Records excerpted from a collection

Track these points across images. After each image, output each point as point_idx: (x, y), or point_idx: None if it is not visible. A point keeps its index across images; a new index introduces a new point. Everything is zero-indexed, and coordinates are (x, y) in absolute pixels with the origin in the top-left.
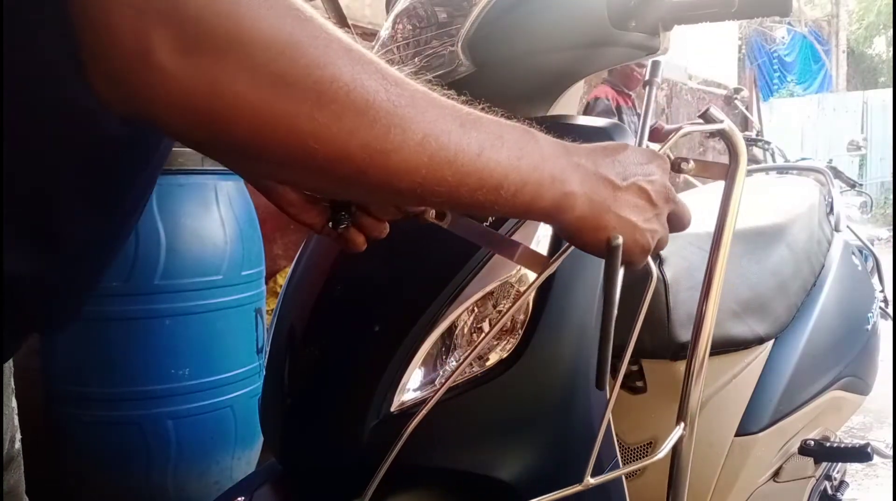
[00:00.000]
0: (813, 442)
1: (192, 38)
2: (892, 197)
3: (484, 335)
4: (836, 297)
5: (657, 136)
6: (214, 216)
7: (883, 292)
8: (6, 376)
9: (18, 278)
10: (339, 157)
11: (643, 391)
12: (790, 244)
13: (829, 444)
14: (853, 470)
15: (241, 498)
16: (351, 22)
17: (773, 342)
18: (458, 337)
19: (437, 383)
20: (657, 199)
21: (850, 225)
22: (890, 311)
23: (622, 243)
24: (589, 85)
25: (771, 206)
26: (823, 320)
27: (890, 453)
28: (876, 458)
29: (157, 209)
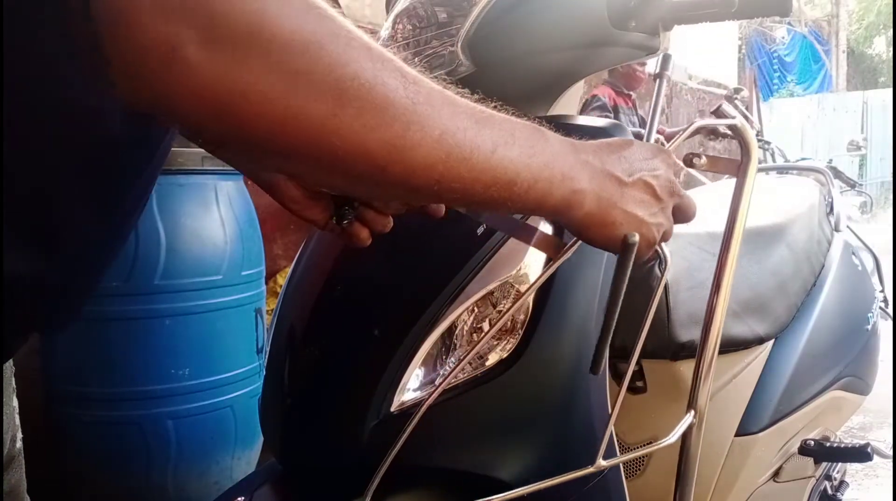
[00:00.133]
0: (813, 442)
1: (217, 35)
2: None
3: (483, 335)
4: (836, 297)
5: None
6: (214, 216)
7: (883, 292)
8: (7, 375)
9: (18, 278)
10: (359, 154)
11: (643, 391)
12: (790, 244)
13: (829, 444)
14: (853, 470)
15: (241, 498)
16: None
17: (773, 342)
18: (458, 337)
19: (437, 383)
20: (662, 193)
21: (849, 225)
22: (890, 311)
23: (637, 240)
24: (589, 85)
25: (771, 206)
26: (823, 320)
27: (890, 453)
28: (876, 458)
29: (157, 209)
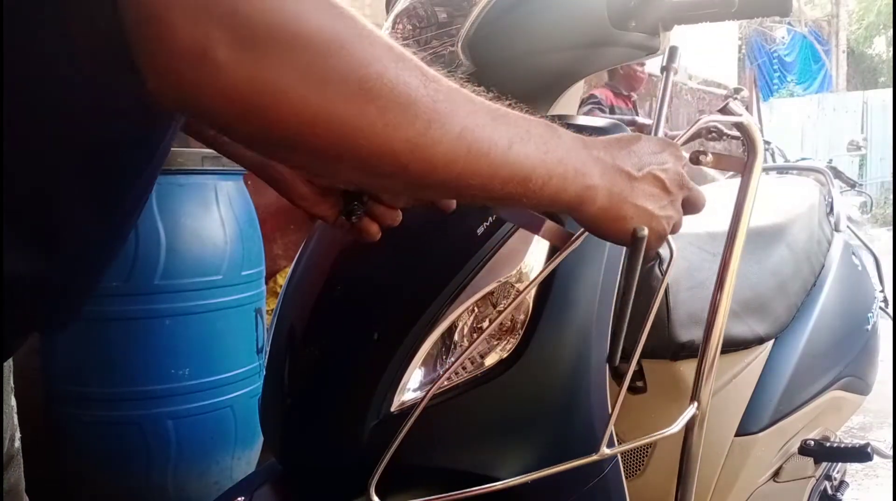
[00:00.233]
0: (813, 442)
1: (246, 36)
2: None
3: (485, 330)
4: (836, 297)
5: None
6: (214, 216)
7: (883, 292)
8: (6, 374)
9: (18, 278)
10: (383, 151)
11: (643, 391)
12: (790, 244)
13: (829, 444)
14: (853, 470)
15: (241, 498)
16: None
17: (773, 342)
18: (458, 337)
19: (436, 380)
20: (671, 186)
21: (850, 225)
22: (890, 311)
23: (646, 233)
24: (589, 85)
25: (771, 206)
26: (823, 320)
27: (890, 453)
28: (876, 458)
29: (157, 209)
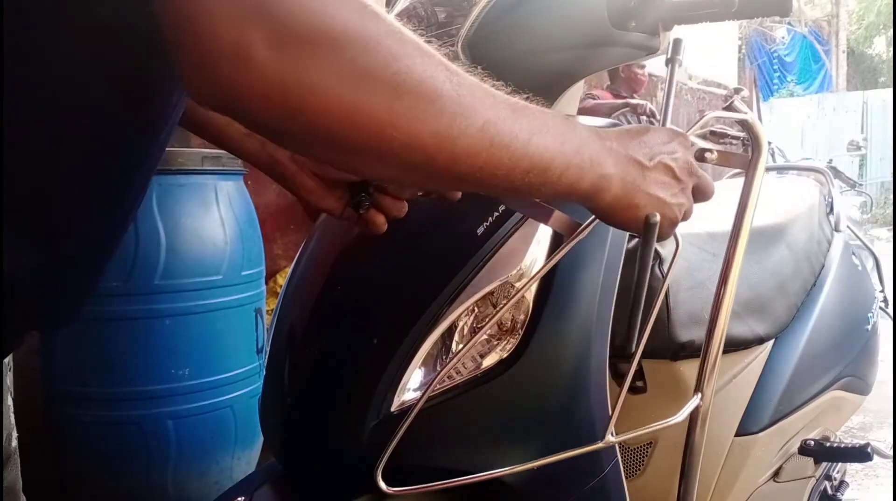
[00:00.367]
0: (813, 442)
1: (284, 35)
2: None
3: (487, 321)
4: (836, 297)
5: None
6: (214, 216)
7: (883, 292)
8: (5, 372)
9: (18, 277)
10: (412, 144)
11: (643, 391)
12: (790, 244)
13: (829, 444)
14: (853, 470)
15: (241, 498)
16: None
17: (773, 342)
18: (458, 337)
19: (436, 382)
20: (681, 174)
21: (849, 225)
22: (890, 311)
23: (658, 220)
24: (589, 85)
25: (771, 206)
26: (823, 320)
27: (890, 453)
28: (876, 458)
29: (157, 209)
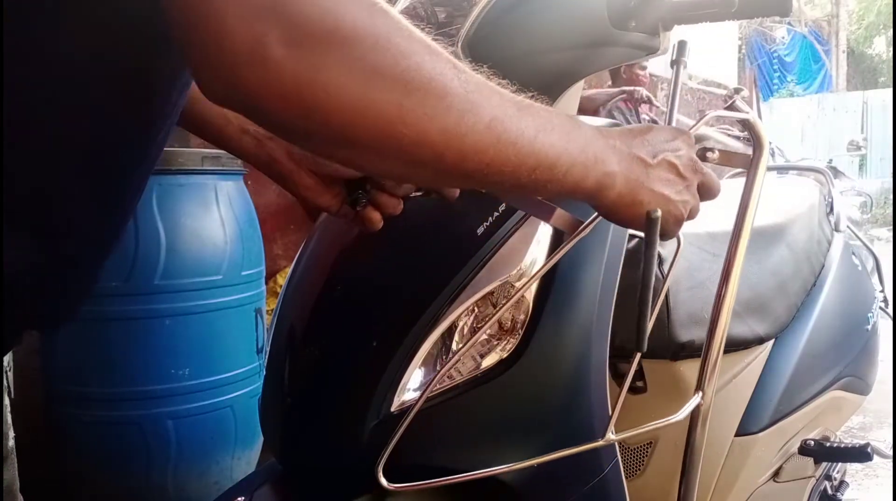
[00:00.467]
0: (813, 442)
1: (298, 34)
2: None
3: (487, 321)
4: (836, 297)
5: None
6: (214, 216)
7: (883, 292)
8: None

§ **Exercise directions**: Print the records again exactly. Skip every picture.

§ **Finished task**:
Track these points across images. After each image, output each point as point_idx: (x, y), or point_idx: None if it is not visible. A point keeps its index across images; a new index introduces a new point. Everything is zero-indexed, and coordinates are (x, y) in absolute pixels with the origin in the top-left.
[00:00.000]
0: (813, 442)
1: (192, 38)
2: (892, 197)
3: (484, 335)
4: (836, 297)
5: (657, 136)
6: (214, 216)
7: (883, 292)
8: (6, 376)
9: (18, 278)
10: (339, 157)
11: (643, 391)
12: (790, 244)
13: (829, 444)
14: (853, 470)
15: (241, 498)
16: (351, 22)
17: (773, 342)
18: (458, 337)
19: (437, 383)
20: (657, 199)
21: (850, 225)
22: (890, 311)
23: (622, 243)
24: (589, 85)
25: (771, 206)
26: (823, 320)
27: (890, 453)
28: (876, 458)
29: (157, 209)
[00:00.133]
0: (813, 442)
1: (217, 35)
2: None
3: (483, 335)
4: (836, 297)
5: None
6: (214, 216)
7: (883, 292)
8: (7, 375)
9: (18, 278)
10: (359, 154)
11: (643, 391)
12: (790, 244)
13: (829, 444)
14: (853, 470)
15: (241, 498)
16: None
17: (773, 342)
18: (458, 337)
19: (437, 383)
20: (662, 193)
21: (849, 225)
22: (890, 311)
23: (637, 240)
24: (589, 85)
25: (771, 206)
26: (823, 320)
27: (890, 453)
28: (876, 458)
29: (157, 209)
[00:00.233]
0: (813, 442)
1: (246, 36)
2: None
3: (485, 330)
4: (836, 297)
5: None
6: (214, 216)
7: (883, 292)
8: (6, 374)
9: (18, 278)
10: (383, 151)
11: (643, 391)
12: (790, 244)
13: (829, 444)
14: (853, 470)
15: (241, 498)
16: None
17: (773, 342)
18: (458, 337)
19: (436, 380)
20: (671, 186)
21: (850, 225)
22: (890, 311)
23: (646, 233)
24: (589, 85)
25: (771, 206)
26: (823, 320)
27: (890, 453)
28: (876, 458)
29: (157, 209)
[00:00.367]
0: (813, 442)
1: (284, 35)
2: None
3: (487, 321)
4: (836, 297)
5: None
6: (214, 216)
7: (883, 292)
8: (5, 372)
9: (18, 277)
10: (412, 144)
11: (643, 391)
12: (790, 244)
13: (829, 444)
14: (853, 470)
15: (241, 498)
16: None
17: (773, 342)
18: (458, 337)
19: (436, 382)
20: (681, 174)
21: (849, 225)
22: (890, 311)
23: (658, 220)
24: (589, 85)
25: (771, 206)
26: (823, 320)
27: (890, 453)
28: (876, 458)
29: (157, 209)
[00:00.467]
0: (813, 442)
1: (298, 34)
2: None
3: (487, 321)
4: (836, 297)
5: None
6: (214, 216)
7: (883, 292)
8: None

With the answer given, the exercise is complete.